Clay raised his brows. “You interested?”
“Nah. I’ve got enough complications.”
“Probably wise,” Clay said. “Dollars to donuts, she gets back with the hubby.”
Chapter 7
Buzz saws screeched and hammers banged so loudly that Maddy signaled for Nate to follow her outside. “I couldn’t hear you in there,” she said.
“That’s the sound of money, Mad.”
Nate had driven the four hours from San Francisco the night before to deliver the latest architectural plans. The drawings had been revised repeatedly to meet Nugget’s rigid aesthetic requirements. The city hadn’t minded when the building sat rotting, but now that she and Nate had gotten permission to turn it into a twenty-room inn, there were all kinds of rules about maintaining “the rustic charm” of the town’s commercial district. Apparently no one else in the square had to adhere to the requirements.
“You like my
place?” she asked Nate, who’d spent the night on her fold-out couch after they’d had a long dinner with Sophie and Mariah.
“Uh . . . not that much. The layout’s a little funky, don’t you think?” He’d whined about having to walk through Maddy’s bedroom to get to the kitchen and bathroom. “And I could hear the guy next door snoring. Are there like ten people living over there?” Generally, Nate liked to complain.
“Well, it’s only temporary—until I can move in here.” Given the Shepards’ new overcrowding situation, they could definitely use her side of the duplex. But the truth was she felt comfortable living there. Safe. And having Rhys as a neighbor . . . well, you couldn’t ask for a better view. Or a better listener, considering how he’d let her dump all that crud about Dave on him. He’d even acted indignant on her behalf. At the end there, when he’d walked her home, she’d surely thought he was going to kiss her. Crazy, but despite being cheated on, lied to and screwed over, she would’ve let him.
Clearly, she needed to get her head examined.
“So the cop lives in the motor home?” Nate asked.
“That just happened, but, yes.” One day she’d come home to find two kids on the other side of the duplex and a behemoth trailer parked in the yard. Rhys hadn’t said too much about them other than they were Shep’s children and that their mother had died in a hit-and-run accident. She’d talked to the kids a few times in passing. Polite and beautiful and so sad that it broke her heart.

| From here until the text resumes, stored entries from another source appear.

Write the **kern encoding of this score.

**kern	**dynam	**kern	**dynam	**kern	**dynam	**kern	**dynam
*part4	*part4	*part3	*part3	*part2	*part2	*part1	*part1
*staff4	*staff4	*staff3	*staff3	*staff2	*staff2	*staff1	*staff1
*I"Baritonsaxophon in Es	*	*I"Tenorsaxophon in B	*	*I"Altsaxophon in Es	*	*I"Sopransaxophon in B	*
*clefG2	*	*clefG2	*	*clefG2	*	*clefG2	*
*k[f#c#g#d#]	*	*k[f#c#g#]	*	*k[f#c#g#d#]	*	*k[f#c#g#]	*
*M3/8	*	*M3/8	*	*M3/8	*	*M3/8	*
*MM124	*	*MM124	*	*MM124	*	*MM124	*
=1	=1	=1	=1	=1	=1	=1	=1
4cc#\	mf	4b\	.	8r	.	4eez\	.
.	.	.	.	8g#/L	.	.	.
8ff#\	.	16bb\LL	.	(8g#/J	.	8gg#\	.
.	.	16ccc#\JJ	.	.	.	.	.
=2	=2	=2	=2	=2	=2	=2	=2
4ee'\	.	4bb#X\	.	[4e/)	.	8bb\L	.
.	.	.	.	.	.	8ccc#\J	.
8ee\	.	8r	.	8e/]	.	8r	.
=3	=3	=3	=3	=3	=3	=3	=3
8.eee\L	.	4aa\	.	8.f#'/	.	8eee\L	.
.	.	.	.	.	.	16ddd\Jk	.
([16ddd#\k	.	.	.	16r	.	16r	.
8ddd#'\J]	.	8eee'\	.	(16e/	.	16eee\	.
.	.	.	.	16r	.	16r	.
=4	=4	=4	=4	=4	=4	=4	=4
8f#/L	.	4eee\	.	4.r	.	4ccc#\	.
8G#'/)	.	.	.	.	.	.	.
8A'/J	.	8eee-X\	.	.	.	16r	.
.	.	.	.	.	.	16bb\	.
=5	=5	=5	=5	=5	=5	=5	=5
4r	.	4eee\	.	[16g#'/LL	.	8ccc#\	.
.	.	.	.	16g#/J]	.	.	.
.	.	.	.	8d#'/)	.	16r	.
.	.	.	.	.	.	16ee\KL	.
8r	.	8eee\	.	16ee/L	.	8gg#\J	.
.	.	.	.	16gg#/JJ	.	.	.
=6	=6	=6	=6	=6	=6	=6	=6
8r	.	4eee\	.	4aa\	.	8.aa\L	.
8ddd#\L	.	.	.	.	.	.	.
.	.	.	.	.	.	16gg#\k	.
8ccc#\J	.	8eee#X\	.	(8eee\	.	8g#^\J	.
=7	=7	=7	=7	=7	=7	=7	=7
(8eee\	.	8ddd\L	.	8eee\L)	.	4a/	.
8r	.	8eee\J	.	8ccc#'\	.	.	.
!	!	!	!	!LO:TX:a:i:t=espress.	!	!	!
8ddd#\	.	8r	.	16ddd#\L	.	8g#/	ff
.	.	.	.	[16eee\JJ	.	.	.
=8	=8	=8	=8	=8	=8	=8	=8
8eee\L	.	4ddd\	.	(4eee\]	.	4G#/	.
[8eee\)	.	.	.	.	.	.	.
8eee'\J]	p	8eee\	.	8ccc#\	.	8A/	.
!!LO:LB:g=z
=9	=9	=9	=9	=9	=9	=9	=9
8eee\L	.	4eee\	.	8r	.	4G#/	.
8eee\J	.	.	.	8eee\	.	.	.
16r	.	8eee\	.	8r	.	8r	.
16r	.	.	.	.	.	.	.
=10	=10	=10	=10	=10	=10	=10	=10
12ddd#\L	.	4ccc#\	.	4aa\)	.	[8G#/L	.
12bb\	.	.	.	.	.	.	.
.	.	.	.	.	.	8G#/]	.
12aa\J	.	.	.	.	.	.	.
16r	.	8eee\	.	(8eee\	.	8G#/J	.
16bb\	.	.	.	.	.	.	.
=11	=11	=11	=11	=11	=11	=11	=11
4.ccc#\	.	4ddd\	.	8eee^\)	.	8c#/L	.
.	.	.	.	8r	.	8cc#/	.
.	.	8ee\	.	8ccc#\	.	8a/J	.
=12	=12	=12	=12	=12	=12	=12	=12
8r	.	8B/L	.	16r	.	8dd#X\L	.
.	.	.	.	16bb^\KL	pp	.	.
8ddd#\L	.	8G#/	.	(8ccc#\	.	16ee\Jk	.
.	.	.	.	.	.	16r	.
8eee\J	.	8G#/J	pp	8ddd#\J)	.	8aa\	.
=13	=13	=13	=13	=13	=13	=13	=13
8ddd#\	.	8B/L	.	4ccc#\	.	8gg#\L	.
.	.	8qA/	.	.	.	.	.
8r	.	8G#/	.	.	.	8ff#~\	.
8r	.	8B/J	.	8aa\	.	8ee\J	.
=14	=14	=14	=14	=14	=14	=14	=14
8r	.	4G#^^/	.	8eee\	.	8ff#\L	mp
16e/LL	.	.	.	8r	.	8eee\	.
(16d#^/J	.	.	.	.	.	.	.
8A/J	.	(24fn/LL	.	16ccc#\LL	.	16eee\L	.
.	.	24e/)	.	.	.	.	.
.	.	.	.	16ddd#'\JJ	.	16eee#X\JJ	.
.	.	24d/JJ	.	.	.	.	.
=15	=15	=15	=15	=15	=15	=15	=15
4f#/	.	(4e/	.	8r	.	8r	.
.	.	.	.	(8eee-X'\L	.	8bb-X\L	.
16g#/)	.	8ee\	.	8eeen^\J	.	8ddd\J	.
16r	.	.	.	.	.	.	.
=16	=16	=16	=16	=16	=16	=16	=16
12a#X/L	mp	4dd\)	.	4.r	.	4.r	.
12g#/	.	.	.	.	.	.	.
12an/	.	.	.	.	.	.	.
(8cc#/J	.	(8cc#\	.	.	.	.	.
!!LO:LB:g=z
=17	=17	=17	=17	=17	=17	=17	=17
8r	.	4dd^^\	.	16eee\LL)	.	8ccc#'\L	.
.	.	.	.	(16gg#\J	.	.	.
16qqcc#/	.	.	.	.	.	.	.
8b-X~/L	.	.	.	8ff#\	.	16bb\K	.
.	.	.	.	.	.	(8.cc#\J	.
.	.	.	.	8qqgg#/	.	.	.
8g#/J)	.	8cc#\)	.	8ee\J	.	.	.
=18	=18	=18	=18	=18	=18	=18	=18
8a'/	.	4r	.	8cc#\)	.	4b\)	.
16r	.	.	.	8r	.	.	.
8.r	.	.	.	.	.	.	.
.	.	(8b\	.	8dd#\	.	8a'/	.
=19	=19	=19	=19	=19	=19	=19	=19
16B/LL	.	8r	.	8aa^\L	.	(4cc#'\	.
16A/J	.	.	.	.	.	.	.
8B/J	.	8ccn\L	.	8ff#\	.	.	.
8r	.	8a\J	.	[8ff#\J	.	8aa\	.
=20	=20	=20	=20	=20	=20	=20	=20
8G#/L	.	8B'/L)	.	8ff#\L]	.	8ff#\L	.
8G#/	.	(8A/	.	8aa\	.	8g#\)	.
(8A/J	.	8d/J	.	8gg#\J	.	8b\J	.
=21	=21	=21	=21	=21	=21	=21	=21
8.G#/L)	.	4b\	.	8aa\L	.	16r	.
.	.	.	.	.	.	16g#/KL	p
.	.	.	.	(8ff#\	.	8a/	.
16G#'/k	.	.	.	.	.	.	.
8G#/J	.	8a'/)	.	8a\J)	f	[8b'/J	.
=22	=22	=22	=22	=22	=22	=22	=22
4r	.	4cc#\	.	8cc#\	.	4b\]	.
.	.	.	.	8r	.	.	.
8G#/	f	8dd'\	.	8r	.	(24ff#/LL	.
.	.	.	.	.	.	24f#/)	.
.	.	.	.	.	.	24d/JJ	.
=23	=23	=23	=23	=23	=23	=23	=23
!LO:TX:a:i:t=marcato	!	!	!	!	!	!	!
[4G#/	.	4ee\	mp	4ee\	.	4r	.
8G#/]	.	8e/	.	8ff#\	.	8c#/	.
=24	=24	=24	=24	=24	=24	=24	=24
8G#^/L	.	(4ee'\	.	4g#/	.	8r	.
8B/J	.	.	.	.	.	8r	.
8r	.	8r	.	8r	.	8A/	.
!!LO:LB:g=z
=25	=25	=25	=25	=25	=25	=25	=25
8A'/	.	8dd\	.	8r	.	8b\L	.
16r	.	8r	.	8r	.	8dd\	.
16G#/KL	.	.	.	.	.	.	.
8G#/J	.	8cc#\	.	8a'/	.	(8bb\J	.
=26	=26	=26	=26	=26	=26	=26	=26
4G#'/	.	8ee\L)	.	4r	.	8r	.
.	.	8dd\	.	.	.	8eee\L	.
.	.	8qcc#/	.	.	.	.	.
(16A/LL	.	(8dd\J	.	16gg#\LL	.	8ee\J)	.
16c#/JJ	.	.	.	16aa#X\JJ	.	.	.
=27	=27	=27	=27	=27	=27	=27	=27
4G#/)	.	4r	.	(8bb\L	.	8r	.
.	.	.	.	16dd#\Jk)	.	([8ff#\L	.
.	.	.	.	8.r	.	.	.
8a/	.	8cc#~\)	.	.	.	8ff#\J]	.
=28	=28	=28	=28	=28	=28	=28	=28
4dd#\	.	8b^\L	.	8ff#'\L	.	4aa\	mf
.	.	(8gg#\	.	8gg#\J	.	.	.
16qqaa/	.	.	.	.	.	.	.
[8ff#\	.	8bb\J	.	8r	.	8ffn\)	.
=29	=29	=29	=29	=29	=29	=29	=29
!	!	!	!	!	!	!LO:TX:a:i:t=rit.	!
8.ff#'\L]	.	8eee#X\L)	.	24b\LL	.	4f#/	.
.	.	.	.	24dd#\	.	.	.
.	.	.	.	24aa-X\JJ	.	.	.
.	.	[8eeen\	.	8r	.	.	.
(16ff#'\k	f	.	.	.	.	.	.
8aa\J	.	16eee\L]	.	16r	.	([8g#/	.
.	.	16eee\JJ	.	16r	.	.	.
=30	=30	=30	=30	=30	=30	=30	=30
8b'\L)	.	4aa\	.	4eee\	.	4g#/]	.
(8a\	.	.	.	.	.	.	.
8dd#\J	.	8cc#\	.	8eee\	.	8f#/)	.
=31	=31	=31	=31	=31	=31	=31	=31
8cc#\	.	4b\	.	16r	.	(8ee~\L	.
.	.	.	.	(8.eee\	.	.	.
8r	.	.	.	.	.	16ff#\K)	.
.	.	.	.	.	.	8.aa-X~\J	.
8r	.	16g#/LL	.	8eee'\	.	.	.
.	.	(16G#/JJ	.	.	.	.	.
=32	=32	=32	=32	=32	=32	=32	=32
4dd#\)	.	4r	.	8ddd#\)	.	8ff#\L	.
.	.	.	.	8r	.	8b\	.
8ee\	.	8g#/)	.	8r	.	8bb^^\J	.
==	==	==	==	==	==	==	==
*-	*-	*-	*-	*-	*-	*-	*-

She looked up at the cross-gabled roofline of the Queen Anne and held her breath, pointing up at one of the workers testing the pitch. “That safe?”
Nate rolled his shoulders. “I guess. They’re roofers; they ought to know what they’re doing.”
Maddy frowned at the massive piles of debris ripped from the mansion that now covered every inch of the yard. “I didn’t think it possible, but the place looks even more hideous than when we first bought it.”
“I told you, the demolition phase is ugly. In a few days they’ll haul all this refuse away and we’ll have a clean slate to work with. You take a look at the blueprints yet? They’re off the hook.”